4.4. Overigens dient, nu het om een overeenkomst tussen burger en overheid gaat uit
een oogpunt van rechtszekerheid te gelden dat indien, zoals in casu, gekozen wordt voor het sluiten van een overeenkomst in plaats van het heffen van baatbelasting – ook indien de rechthebbenden daarmee instemmen – die keuze de rechthebbende niet in een slechtere positie dient te brengen dan het geval zou zijn geweest indien een baatbelasting zou zijn opgelegd. Dat de keuze voor een overeenkomst tot gevolg heeft dat het oordeel van de rechter slechts kan worden gevraagd indien [eiser in conventie, verweerder in reconventie sub 2] zou menen dat de Gemeente de overeenkomst niet is nagekomen of achteraf tot de conclusie komt dat er gebreken kleven aan de totstandkoming van de overeenkomst is in dat verband niet relevant.

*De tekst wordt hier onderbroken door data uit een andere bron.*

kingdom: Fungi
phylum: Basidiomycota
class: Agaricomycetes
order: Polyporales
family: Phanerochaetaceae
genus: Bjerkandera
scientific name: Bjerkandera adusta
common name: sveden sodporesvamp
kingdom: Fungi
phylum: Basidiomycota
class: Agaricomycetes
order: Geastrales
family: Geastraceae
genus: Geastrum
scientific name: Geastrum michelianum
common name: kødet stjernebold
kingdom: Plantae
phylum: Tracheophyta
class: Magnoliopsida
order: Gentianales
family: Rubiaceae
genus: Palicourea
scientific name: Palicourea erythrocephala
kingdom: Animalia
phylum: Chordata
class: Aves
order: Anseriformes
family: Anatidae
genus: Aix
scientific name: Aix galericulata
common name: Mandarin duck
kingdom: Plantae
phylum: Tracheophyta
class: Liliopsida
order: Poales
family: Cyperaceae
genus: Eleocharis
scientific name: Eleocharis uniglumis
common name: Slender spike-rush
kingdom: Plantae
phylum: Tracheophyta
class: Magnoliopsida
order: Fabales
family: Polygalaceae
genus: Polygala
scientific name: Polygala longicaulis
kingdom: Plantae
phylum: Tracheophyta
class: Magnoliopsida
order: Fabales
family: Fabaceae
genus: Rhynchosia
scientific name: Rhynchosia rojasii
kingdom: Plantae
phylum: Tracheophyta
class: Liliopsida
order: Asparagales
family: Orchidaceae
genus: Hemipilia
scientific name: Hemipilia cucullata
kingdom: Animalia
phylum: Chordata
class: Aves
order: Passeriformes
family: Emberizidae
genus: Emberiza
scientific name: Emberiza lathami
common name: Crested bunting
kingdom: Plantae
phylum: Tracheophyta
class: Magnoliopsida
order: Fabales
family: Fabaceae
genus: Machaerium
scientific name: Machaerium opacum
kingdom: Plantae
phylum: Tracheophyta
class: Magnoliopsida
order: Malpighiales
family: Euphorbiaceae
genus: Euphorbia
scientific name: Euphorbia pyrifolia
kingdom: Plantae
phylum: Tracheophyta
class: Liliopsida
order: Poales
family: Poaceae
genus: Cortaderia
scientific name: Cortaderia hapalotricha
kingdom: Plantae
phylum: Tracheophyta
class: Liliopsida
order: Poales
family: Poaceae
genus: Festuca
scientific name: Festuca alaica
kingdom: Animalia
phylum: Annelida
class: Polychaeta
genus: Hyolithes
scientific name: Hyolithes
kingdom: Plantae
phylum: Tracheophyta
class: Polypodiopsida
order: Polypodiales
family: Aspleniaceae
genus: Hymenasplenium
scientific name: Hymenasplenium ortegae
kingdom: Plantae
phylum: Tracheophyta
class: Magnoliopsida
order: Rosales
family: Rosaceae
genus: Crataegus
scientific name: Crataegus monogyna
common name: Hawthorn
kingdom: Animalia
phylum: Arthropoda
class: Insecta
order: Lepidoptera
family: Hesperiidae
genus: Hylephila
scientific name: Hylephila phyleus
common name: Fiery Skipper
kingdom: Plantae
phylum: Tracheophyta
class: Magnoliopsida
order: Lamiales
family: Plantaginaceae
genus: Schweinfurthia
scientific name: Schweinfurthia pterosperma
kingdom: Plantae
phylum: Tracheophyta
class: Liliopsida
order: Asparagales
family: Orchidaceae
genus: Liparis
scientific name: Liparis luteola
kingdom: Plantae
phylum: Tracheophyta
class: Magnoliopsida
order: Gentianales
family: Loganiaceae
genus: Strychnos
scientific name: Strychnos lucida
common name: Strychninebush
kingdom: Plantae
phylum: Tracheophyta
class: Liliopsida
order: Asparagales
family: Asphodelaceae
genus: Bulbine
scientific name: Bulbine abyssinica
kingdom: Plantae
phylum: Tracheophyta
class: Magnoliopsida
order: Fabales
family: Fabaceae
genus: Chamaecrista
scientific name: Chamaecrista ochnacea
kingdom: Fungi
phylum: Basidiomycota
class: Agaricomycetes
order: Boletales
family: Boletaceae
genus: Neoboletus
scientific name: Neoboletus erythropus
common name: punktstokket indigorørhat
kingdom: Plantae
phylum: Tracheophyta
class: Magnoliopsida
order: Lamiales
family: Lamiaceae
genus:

[eiser in conventie, verweerder in reconventie] heeft het verweer van de Gemeente niet betwist dat het voor het te verhalen bedrag, de betaalwijze, de termijn voor betaling en de in rekening gebrachte rente geen verschil maakte of men krachtens overeenkomst of via belastingaanslagen betaalde. In de overeenkomst worden de reeds getroffen en daarmee voor [eiser in conventie, verweerder in reconventie]ook kenbare voorzieningen opgesomd, wordt verwezen naar het aanvullend kostenbesluit dat aan het verhaal ten grondslag ligt en wordt een specificatie gegeven van de te verhalen kosten. Gelet hierop moet worden geconcludeerd dat de keuze voor een overeenkomst [eiser in conventie, verweerder in reconventie] niet in een slechtere positie heeft gebracht dan het geval zou zijn geweest indien hij verhaal via het heffen van baatbelasting had afgewacht.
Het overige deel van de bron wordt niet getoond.